Refactor agent for testability and add integration test

google-labs-jules[bot] · google-labs-jules[bot] · commit 252f7a44fdd7 · 2025-11-22T18:33:11.000Z
- Refactored `spendee_agent.py` to accept a question as an argument and return the LLM response, making it easier to test.
- Replaced the previous mock-based test with a new integration test that makes a real LLM call.
- The test verifies that the agent's response to a specific question about the sky's color contains the keyword "Rayleigh".
- The prompt in the test was made more specific to ensure a reliable response from the LLM.
diff --git a/agent-test/spendee_agent.py b/agent-test/spendee_agent.py
@@ -14,7 +14,7 @@
 
 app = MCPApp(name="hello_world_agent")
 
-async def example_usage():
+async def example_usage(question: str):
     async with app.run() as mcp_agent_app:
         logger = mcp_agent_app.logger
         # This agent can read the filesystem or fetch URLs
@@ -32,10 +32,11 @@ async def example_usage():
 
             # This will perform a file lookup and read using the filesystem server
             result = await llm.generate_str(
-                message="Why is the sky blue? Explain in two sentences."
+                message=question
             )
             logger.info(f"Response: {result}")
+            return result
 
 
 if __name__ == "__main__":
-    asyncio.run(example_usage())
+    asyncio.run(example_usage("Why is the sky blue? Explain in two sentences."))
diff --git a/agent-test/test_spendee_agent.py b/agent-test/test_spendee_agent.py
@@ -0,0 +1,18 @@
+import pytest
+import spendee_agent
+
+@pytest.mark.asyncio
+async def test_example_usage_with_real_llm():
+    """
+    Tests that the example_usage function, when making a real LLM call,
+    returns a response that contains the expected keyword.
+    """
+    # Arrange
+    question = "Why is the sky blue?
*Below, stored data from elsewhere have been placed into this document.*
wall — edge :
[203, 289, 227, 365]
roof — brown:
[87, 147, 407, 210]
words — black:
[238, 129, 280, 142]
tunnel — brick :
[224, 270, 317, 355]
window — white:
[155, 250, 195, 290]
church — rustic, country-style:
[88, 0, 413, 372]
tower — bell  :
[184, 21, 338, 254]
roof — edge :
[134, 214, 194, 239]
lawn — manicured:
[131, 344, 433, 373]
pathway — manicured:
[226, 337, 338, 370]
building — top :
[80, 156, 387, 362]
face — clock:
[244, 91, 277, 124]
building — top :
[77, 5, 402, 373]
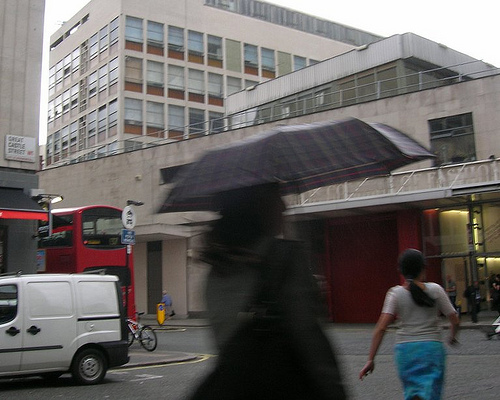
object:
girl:
[358, 248, 462, 399]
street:
[0, 363, 218, 399]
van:
[0, 268, 132, 387]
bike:
[125, 311, 158, 352]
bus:
[35, 204, 138, 334]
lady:
[182, 184, 348, 400]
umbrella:
[149, 115, 438, 298]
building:
[45, 0, 391, 168]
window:
[127, 15, 227, 73]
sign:
[120, 204, 135, 248]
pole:
[119, 198, 137, 342]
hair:
[190, 186, 278, 274]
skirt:
[392, 339, 447, 400]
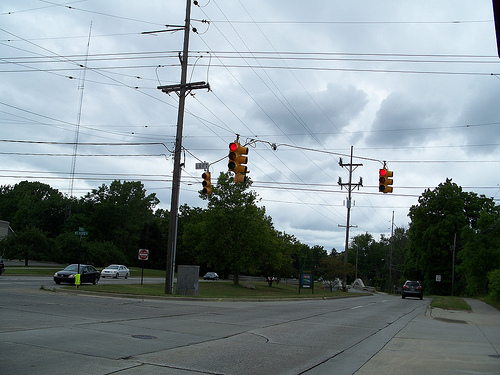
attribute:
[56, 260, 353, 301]
grass — green , some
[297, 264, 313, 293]
sign — for passing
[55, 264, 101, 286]
car — one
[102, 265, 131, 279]
car — one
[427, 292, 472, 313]
grass area — grassy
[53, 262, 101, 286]
car — black , running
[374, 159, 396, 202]
signal — yellow, traffic , light , one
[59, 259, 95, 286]
car — one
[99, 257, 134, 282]
car — one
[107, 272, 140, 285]
road — one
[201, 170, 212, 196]
traffic signal — for left turn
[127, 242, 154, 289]
sign — for traffic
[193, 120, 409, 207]
street lights — street , some, yellow , grouped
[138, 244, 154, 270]
sign — "do not enter"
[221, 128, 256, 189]
signal — yellow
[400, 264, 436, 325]
car — black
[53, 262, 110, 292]
car — driving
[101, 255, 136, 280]
car — white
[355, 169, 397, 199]
light — red, traffic , illuminated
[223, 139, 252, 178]
light — one, red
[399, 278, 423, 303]
suv — dark-colored, running, one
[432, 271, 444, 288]
traffic sign — one, white, street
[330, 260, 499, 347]
sidewalk — side, one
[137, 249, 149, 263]
sign — one, street 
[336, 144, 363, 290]
telephone pole — telephone , one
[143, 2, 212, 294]
telephone pole — one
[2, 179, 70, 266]
round tree — round , large 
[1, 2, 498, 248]
clouds — some, dark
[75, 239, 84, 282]
post — street , sign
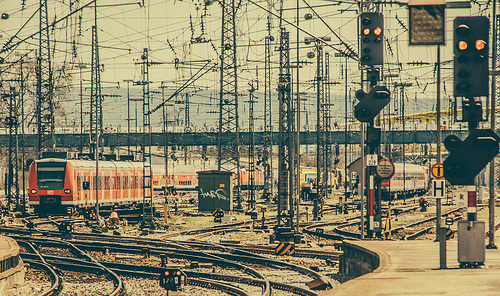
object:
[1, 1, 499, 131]
sky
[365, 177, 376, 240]
pole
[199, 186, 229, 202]
graffiti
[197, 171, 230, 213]
building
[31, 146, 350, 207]
train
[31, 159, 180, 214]
engine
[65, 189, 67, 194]
light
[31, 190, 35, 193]
light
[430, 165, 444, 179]
sign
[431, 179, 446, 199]
sign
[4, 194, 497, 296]
tracks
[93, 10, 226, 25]
line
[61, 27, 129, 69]
line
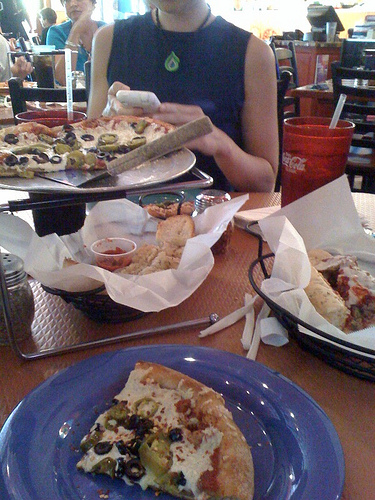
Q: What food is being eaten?
A: Pizza.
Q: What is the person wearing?
A: Black shirt.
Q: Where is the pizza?
A: On that plate.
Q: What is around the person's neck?
A: Necklace.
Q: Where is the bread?
A: In the baskets.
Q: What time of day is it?
A: Afternoon.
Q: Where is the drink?
A: In the cup,.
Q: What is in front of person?
A: Pizza.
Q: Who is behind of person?
A: A woman.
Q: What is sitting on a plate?
A: A slice of pizza.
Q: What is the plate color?
A: Blue.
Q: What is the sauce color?
A: Red.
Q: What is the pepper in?
A: A clear container.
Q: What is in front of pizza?
A: Cup.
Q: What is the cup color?
A: Red.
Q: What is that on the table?
A: Pizza on plate.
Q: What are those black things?
A: Olives on pizza.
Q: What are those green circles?
A: Jalapenos on pizza.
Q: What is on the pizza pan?
A: Metal pie server.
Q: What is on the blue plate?
A: Pizza with olives and jalapenos.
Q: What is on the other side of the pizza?
A: Person in black top.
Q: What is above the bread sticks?
A: Half pizza on tray.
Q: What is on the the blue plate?
A: Big pizza.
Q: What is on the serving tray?
A: Half a pizza.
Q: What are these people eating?
A: Pizza.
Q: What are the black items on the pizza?
A: Olives.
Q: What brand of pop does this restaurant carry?
A: Coca-cola.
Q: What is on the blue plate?
A: Pizza.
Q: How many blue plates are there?
A: One.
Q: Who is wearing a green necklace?
A: The woman.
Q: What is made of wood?
A: The table.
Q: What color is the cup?
A: Red.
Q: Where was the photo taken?
A: In a restaurant.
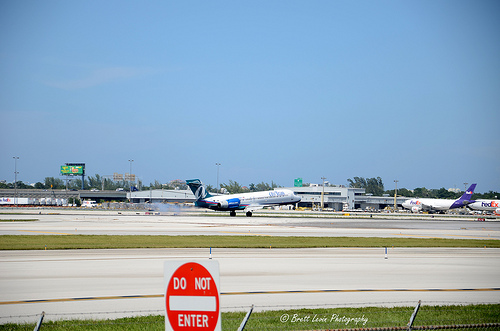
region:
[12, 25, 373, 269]
a white plane flying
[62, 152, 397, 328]
a speeding white plane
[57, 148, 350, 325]
a white plane on a runway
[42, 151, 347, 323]
plane on a runway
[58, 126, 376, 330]
a white plane landing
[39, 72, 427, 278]
white and blue plane landing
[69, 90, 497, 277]
two white and blue planes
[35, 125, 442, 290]
a plane at a airport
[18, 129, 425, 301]
a plane landing at a airport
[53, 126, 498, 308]
fedex plane at a airport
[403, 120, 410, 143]
part of a cloud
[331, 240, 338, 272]
edge of a fence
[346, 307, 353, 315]
part of a fence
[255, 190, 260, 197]
part of a plane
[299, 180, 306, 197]
tip of a plane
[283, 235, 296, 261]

Explain in two sentences, mentioning the scientific name for the scattering effect."
+
+    # Act
+    response = await spendee_agent.example_usage(question)
+
+    # Assert
+    assert response is not None, "The LLM response should not be None."
+    assert "rayleigh" in response.lower(), "The response should contain the word 'Rayleigh'."
diff --git a/agents.md b/agents.md
@@ -55,3 +55,14 @@ The authentication in the firebase_client.py is not intuitive, you may used to h
 
 
 If you face authorization problems, troubleshoot what identities and wallets are used, or you may experiment with new firebase centric functions, but the authentication steps in the login flow should be only modified if user approved or explicitly asked.
+
+## Jules Agent
+
+### Session Start Checklist
+- `git pull origin main`
+- `./setup.sh`
+- `source .venv/bin/activate`
+
+### Session End Checklist
+- All tests pass without errors.
+- All learnings from the development process are documented in either the existing docs, `agents.md`, or a new `docs/session-learnings-<date>-<topic>.md` file.